WE have microprocessors, textiles, steels, servo motors, FEA. We are up against the tyranny of 200 years of incremental efficiency gains, fluid mechanics, and essentially thermodynamics.
Not that excited about the shipping container or even the sail. That is an arbitrary gut feel design constraint that may have gotten you into YC, but we can feel free to toss all of it by the wayside now that we are getting serious, no?
Engineers need a good gut feel for torque, impact, and dynamics, and the big picture. We have to think about more than just static forces and how to make our pet square peg ideas fit into real world corkscrew holes.
We should try to make a servo operated kite that pulls straight upwards and sometimes forwards or a little sideways, (much more than it pulls backwards), that we put on a very slow ship, in very windy conditions.
Why do all of this work? We should just develop some sort of golf ball coating or fairing and coat or cover the tops and sides of some containers and do some wind tunnel studies, patent it and sell it for $$$, and call it a day. It might even be an actual efficiency improvement.
stevage|2 years ago
Who is they? The early days of steamships indeed had both sails and engines on the same ship.
Mostly shipmakers haven't put sails on oil-powered cargo ships because there hasn't been a strong need for it.
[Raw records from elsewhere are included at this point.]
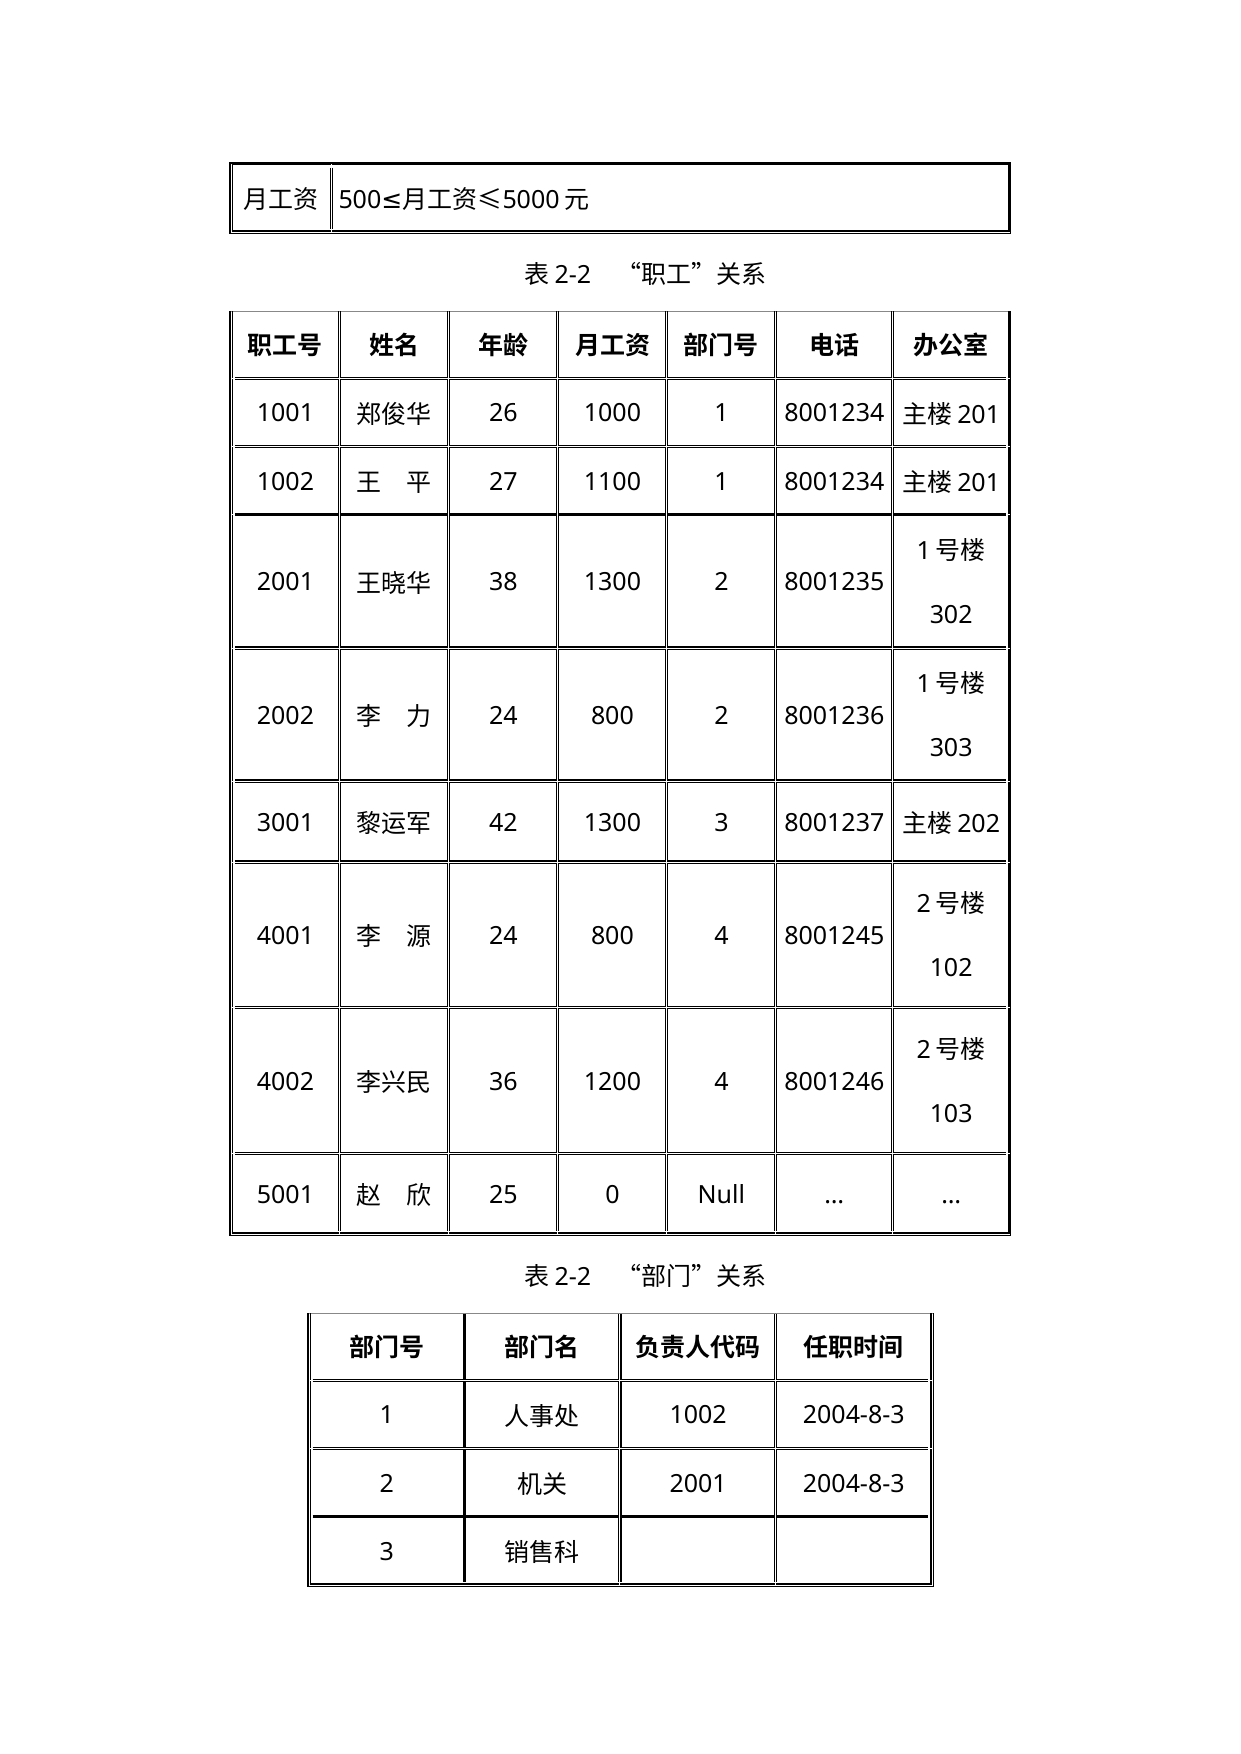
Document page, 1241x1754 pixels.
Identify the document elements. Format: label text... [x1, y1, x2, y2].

table_header 职工号 [233, 312, 338, 376]
table_cell 1 [668, 380, 774, 445]
table_cell 42 [450, 783, 556, 860]
table_header 负责人代码 [622, 1314, 774, 1378]
table_cell 3 [668, 783, 774, 860]
table_cell 机关 [466, 1450, 618, 1515]
table_cell 1300 [559, 516, 665, 646]
table_header 电话 [777, 312, 891, 376]
table_cell 主楼201 [894, 376, 1009, 445]
table_cell [776, 1515, 930, 1583]
table_header 部门号 [311, 1314, 463, 1378]
table_cell Null [667, 1155, 776, 1232]
table_cell 1号楼303 [894, 646, 1009, 779]
table_cell 1002 [622, 1382, 774, 1447]
table_cell 4 [668, 864, 774, 1006]
table_cell 4002 [231, 1006, 340, 1152]
table_cell 王晓华 [341, 516, 447, 646]
table_cell 2 [309, 1447, 464, 1515]
table_cell 月工资 [233, 165, 332, 230]
table_cell 5001 [231, 1152, 340, 1232]
table_cell 王 平 [341, 448, 447, 513]
table_header 部门号 [668, 312, 774, 376]
table_cell 27 [450, 448, 556, 513]
table_cell 8001234 [777, 380, 891, 445]
table_cell 李兴民 [341, 1009, 447, 1152]
table_cell 8001236 [777, 650, 891, 779]
table_cell 2004-8-3 [776, 1447, 932, 1515]
table_cell 黎运军 [341, 783, 447, 860]
text 表2-2 “职工”关系 [187, 240, 1053, 305]
table_cell 李 力 [341, 650, 447, 779]
table_cell [620, 1518, 776, 1583]
table_cell 人事处 [466, 1382, 618, 1447]
table_cell … [776, 1155, 892, 1232]
table_cell 1000 [559, 380, 665, 445]
table_cell 2号楼103 [893, 1006, 1009, 1152]
table_cell 1200 [559, 1009, 665, 1152]
table_header 办公室 [894, 312, 1008, 376]
table_cell 25 [449, 1155, 558, 1232]
table_cell 26 [450, 380, 556, 445]
table_cell 2001 [231, 513, 338, 646]
table_cell … [893, 1152, 1009, 1232]
table_cell 800 [559, 864, 665, 1006]
table_cell 8001245 [777, 864, 891, 1006]
table_cell 2 [668, 516, 774, 646]
table_cell 0 [558, 1155, 667, 1232]
table_cell 1001 [233, 376, 338, 445]
table_cell 8001237 [777, 783, 891, 860]
table_cell 2 [668, 650, 774, 779]
table_header 部门名 [466, 1314, 618, 1378]
table_cell 李 源 [341, 864, 447, 1006]
table_cell 36 [450, 1009, 556, 1152]
table_header 月工资 [559, 312, 665, 376]
table_cell 1100 [559, 448, 665, 513]
table_header 任职时间 [777, 1314, 930, 1378]
table_cell 24 [450, 650, 556, 779]
table_cell 1 [668, 448, 774, 513]
table_cell 1 [311, 1379, 463, 1447]
table_cell 1300 [559, 783, 665, 860]
table_cell 8001235 [777, 516, 891, 646]
table_cell 1号楼302 [894, 513, 1009, 646]
table_cell 2002 [233, 646, 338, 779]
table_cell 销售科 [464, 1515, 620, 1583]
table_cell 2001 [622, 1450, 774, 1515]
table_cell 500≤月工资≤5000元 [332, 165, 1008, 230]
table_cell 赵 欣 [340, 1155, 449, 1232]
table_cell 主楼201 [893, 445, 1009, 513]
table_cell 8001234 [777, 448, 891, 513]
table_cell 3001 [233, 779, 338, 860]
table_cell 4001 [233, 860, 338, 1006]
table_cell 24 [450, 864, 556, 1006]
table_cell 4 [668, 1009, 774, 1152]
table_cell 38 [450, 516, 556, 646]
table_cell 3 [311, 1515, 464, 1583]
table_cell 2004-8-3 [777, 1379, 931, 1447]
table_cell 1002 [231, 445, 340, 513]
table_header 姓名 [341, 312, 447, 376]
table_cell 8001246 [777, 1009, 891, 1152]
table_cell 2号楼102 [894, 860, 1009, 1006]
table_header 年龄 [450, 312, 556, 376]
text 表2-2 “部门”关系 [187, 1242, 1053, 1307]
table_cell 主楼202 [894, 779, 1009, 860]
table_cell 郑俊华 [341, 380, 447, 445]
table_cell 800 [559, 650, 665, 779]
Fuel isn't expensive enough to warrant the extra effort. But the desire to reduce CO2 emissions starts to tip the scales.
tired_and_awake|2 years ago
If they can reduce fuel consumption 20%, maybe it's not a unicorn but it'll (hopefully) make some money. Also it gets creative people with novel motivations some real experience in the space, maybe they learn something and maybe they iterate.